Cellulose solutions in the nematic phase are formed in an ammonia/ammonium thiocyanate solvent essentially immediately after dissolution of the cellulose. This can be done by proper selection of the cellulose concentration and solvent composition and without the need of an outside stimulus, such as from a magnetic field or from shear or flow conditions. The cellulose solution is stable, as evidenced by the absence of a significant change in specific rotation and in turbidity over a two week observation period. Fibers extruded from the nematic phase solution possess values of modulus greater than rayon and near the lower range of values shown by Fortisan®.
Thus, the present invention, in one of its aspects, provides a lyotropic mesophase solution of cellulose which exhibits the nematic phase in the absence of external stimulus. In another aspect, the present invention provides a lyotropic mesophase solution of cellulose in an ammonia/ammonium thiocyanate solvent. The present invention also provides cellulose fibers and films produced from such mesophase solutions. In still another aspect, the present invention provides a process for forming a lyotropic cellulose mesophase solution, as well as processes for forming fibers and films therefrom. While the ammonia/ammonium thiocyanate solvent is the preferred solvent system for forming cellulose mesophase solutions in accordance with the present invention and for producing fibers and films therefrom, it is contemplated that other solvent systems can also be suitably employed.
Some of the features and advantages of the invention having been described, others will become apparent from the detailed description and examples which follow and from the accompanying drawings, in which
FIG. 1 is a graph illustrating the relationship of minimum cellulose concentration for mesophase formation and solvent composition;
FIGS. 2-7 are photomicrographs showing the characteristic patterns exhibited by various cellulose mesophase solutions under a polarizing microscope, and more particularly;
FIG. 2 shows the fingerprint pattern for 8 g of cellulose DP 210 dissolved per 100 mL of solvent in which the solvent composition is 28% of ammonia by weight to 72% ammonium thiocyanate by weight (28/72);
FIG. 3 shows the thread-like pattern formed immediately after dissolution (solvent composition 24.5/75.5 NH3 /NH4 SCN, cellulose concentration 14 g/100 mL, cellulose DP 450);
FIG. 4 shows the Schlieren texture formed immediately after dissolution (solvent composition 24.5/75.5 NH3 /NH4 SCN, cellulose concentration 14 g/100 mL, cellulose DP 450);
FIG. 5 shows the conjugated pattern which indicates a combination of nematic and cholesteric phases (solvent composition 27/73 NH3 /NH4 SCN, cellulose concentration 12 g/100 mL, cellulose DP 210, storage time at 25° C., 14 days);
FIG. 6 shows an aggregated anisotropic pattern formed immediately after dissolution (solvent composition 23.6/75/1.4 NH3 /NH4 SCN/H2 O, cellulose concentration 20 g/100 mL, hydrolyzed cellulose of DP 35);
FIG. 7 shows the spherulitic pattern (solvent composition 24/76 NH3 /NH4 SCN, cellulose concentration 14 g/100 mL, cellulose DP 210, storage time at 25° C., 20 days);
FIG. 8 is a graph showing the dependence of pitch size upon solvent composition;
FIGS. 9 and 10 are photomicrographs showing the surface appearance of fibers produced from cellulose solutions with nematic and cholesteric phase contents, respectively; and wherein FIG. 9 shows the fiber surface of a fiber formed by extrusion with a wet spinner of a nematic solution (solvent composition 25.0/75.0 NH3 /NH4 SCN, cellulose concentration 16 g/100 mL, cellulose DP 210) and FIG. 10 shows the fiber surface of a fiber similarly formed from a cholesteric solution (solvent composition 29.3/70.7 NH3 /NH4 SCN, cellulose concentration 16 g/100 mL, cellulose DP 210);
FIG. 11 is a photomicrograph taken with polarized light comparing two fibers produced from cellulose mesophase solutions in the nematic and cholesteric phases, respectively: solvent compositions: 25.0/75.0 NH3 /NH4 SCN (left), 29.3/70.7 NH3 /NH4 SCN (right), (cellulose concentration 16 g/100 mL, cellulose DP 210); and
FIG. 12 is a polarized microscopical comparison of the fibers of FIG. 11 rotated 45° from FIG. 11 and showing the light extinction of the fiber spun from the nematic solution (left) which is an indication of unidirectional molecular orientation.

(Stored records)
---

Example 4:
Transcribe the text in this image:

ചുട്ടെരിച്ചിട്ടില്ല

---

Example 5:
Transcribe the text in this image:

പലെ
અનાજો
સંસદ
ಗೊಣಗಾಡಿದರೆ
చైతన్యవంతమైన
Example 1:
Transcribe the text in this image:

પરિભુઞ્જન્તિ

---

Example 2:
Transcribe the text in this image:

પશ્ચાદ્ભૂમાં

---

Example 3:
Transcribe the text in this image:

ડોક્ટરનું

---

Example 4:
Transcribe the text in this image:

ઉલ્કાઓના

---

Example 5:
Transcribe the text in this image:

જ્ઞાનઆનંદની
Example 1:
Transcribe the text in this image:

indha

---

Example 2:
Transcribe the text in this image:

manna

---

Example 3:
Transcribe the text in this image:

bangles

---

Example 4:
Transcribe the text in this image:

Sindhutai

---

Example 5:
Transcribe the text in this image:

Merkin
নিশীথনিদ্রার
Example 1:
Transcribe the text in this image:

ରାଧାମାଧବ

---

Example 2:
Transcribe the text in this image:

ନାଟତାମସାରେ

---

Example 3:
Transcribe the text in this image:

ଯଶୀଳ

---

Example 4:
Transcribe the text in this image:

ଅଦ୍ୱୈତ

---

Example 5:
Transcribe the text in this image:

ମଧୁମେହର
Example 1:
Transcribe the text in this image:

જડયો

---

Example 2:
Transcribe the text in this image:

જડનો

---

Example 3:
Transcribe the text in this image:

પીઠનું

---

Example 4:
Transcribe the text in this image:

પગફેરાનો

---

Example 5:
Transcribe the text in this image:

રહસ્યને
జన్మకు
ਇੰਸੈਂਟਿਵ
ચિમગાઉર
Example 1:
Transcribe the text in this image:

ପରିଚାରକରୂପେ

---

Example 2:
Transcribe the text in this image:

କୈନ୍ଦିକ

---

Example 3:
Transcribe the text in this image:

■ Set problem A ■
Reproduce the passage of the cellulose patent text from "Thus, the present" up to and including "be suitably employed.".
■ Set problem B ■
Condense the paragraph of the cellulose patent text that begins "Thus, the present invention, in one of its aspects" into a short bulleted list that keeps its main facts.
This material has no connection to the cellulose patent text.

■ Task result A ■
Thus, the present invention, in one of its aspects, provides a lyotropic mesophase solution of cellulose which exhibits the nematic phase in the absence of external stimulus. In another aspect, the present invention provides a lyotropic mesophase solution of cellulose in an ammonia/ammonium thiocyanate solvent. The present invention also provides cellulose fibers and films produced from such mesophase solutions. In still another aspect, the present invention provides a process for forming a lyotropic cellulose mesophase solution, as well as processes for forming fibers and films therefrom. While the ammonia/ammonium thiocyanate solvent is the preferred solvent system for forming cellulose mesophase solutions in accordance with the present invention and for producing fibers and films therefrom, it is contemplated that other solvent systems can also be suitably employed.

■ Task result B ■
- A lyotropic mesophase solution of cellulose that shows the nematic phase without external stimulus
- A lyotropic mesophase cellulose solution in an ammonia/ammonium thiocyanate solvent
- Cellulose fibers and films made from such mesophase solutions
- A process for forming a lyotropic cellulose mesophase solution, and processes for forming fibers and films from it
- Ammonia/ammonium thiocyanate is the preferred solvent, though other solvent systems may also be suitable